I certainly questioned whether what we were doing was fair to the dolphins, but they really didn’t seem to mind us either way. One came up for air just feet in front of me; it was absolutely incredible.
There are no pictures from the dolphin snorkeling tour because my lens was continually fogged up while we were out on the water. Overall, as well, I took few photos in Zanzibar. This was in part having to do with the feeling of being a white woman in a poor country with an expensive camera, and in part having to do with the act of photographing events feeling somehow like “work.” So, most days, I took the vacation as an opportunity to leave the camera at home and just enjoy the experience.
One day, I rented a bike from the hotel, which was brought over from the next town by a teenage boy. The bike was far too tall from me, and the seat was slanted back at a steep angle. It was obscenely difficult to ride. But it didn’t stop me from making the trip to Jozani Forest Reserve at the heart of the island, with my camera all wrapped up to prevent water damage (of course, it was raining almost the whole time).
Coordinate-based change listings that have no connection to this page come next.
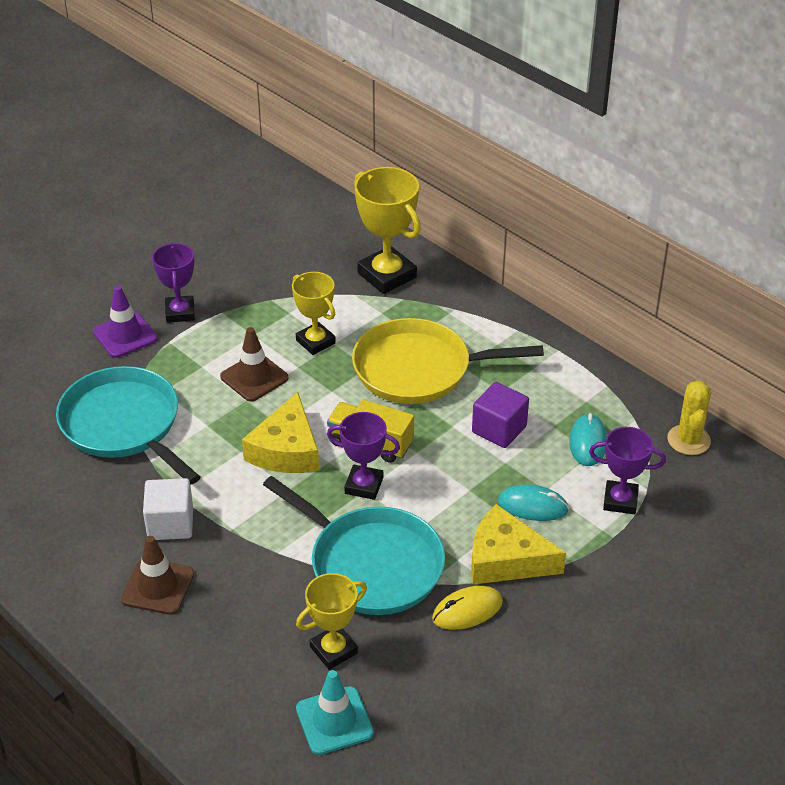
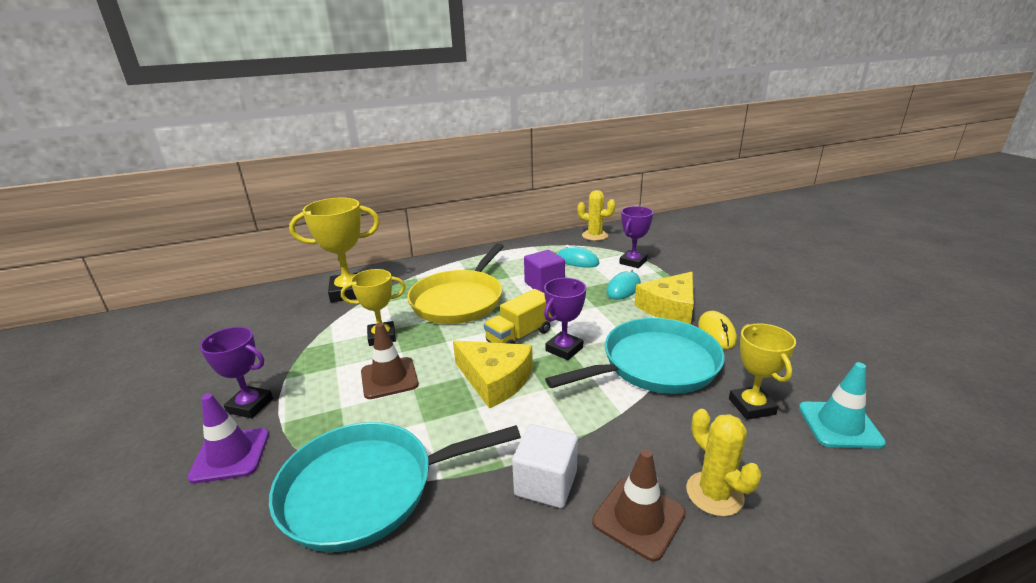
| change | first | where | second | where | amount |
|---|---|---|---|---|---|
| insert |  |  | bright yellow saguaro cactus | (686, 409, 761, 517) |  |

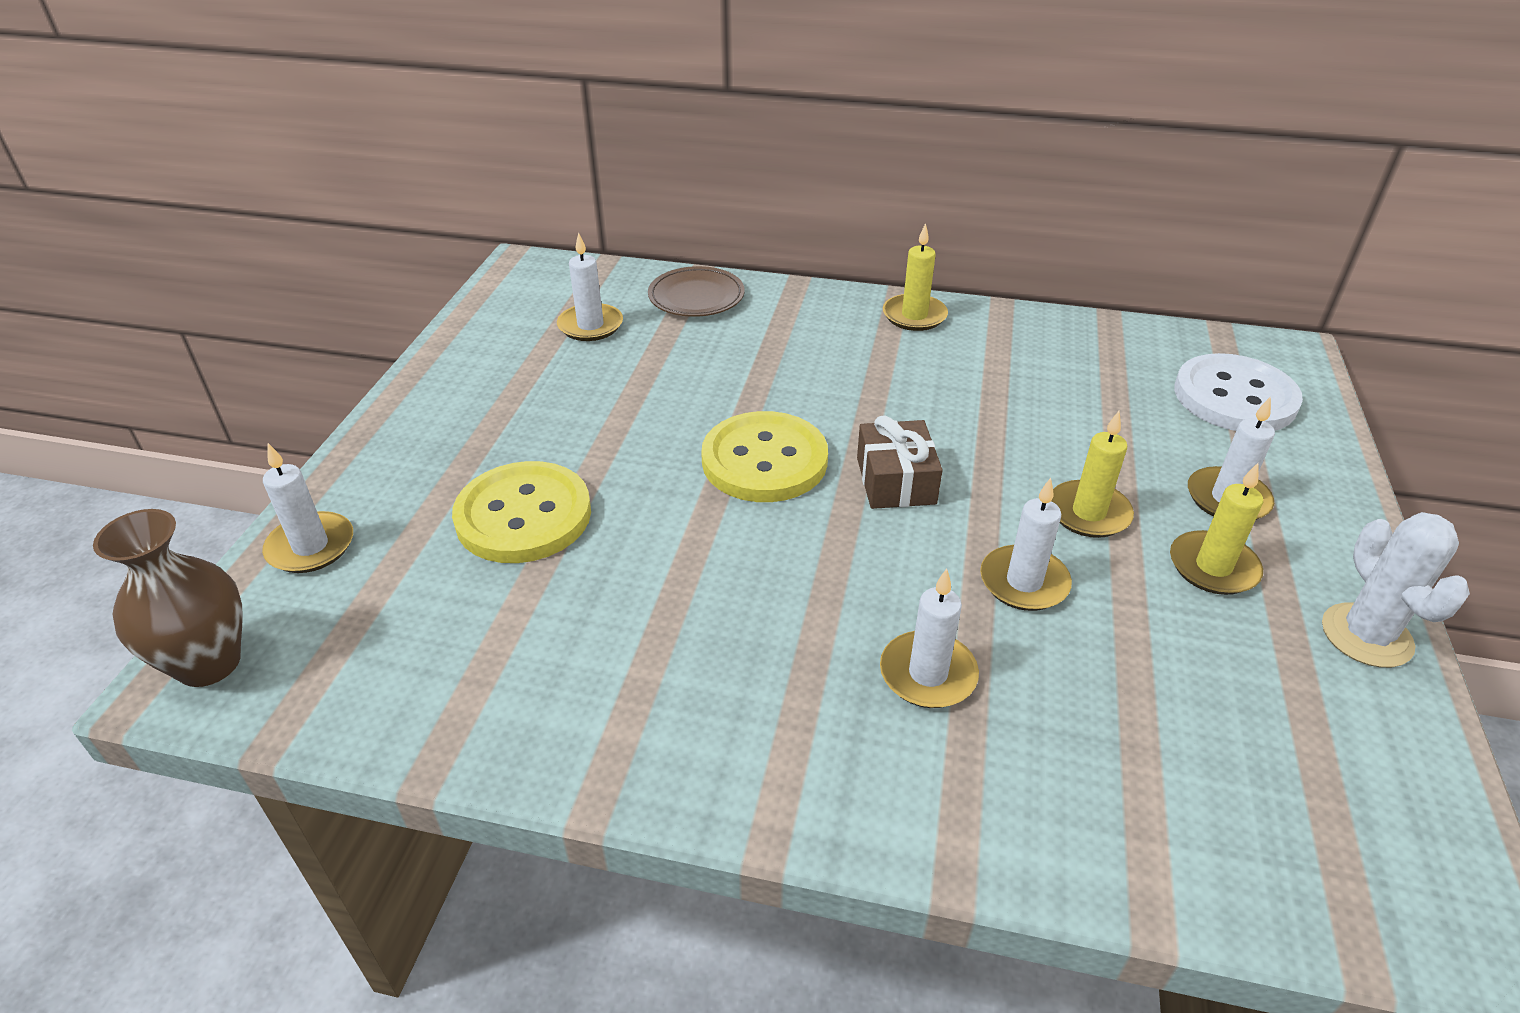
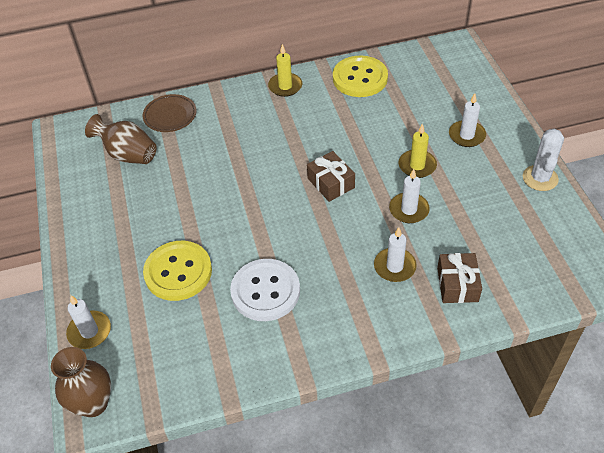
| change | first | where | second | where | amount |
|---|---|---|---|---|---|
| replace | pure white candle | (557, 232, 623, 341) | dark brown tall vase | (85, 114, 157, 164) |  |
| move | pure white sewing button | (1174, 353, 1303, 431) |  | (230, 259, 300, 321) |  |
| move | bright yellow sewing button | (701, 411, 828, 502) |  | (333, 55, 388, 97) |  |
| delete | bright yellow candle | (1170, 463, 1263, 595) |  |  |  |
| rotate | pure white saguaro cactus | (1322, 512, 1470, 668) |  | (523, 129, 564, 191) | 45 degrees clockwise |
| insert |  |  | dark brown present | (437, 253, 482, 303) |  |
I paid a guide 10,000 TSH (about 5 USD at the time) to guide me around the reserve and educate me about the indigenous Red Colobus Monkeys (see my previous post for a photo) while we traipsed beneath the trees with eyes and ears open. We also visited a mangrove forest, which at high tide is several feet deep with water even though it is several miles from the ocean.
When the days spent on the beach grew long, the five of us shared a taxi to Stone Town, where I spent the last few days of my vacation, exploring history, architecture, and the famously white-washed and wending passages through beautiful Stone Town. But that’s a story for another time.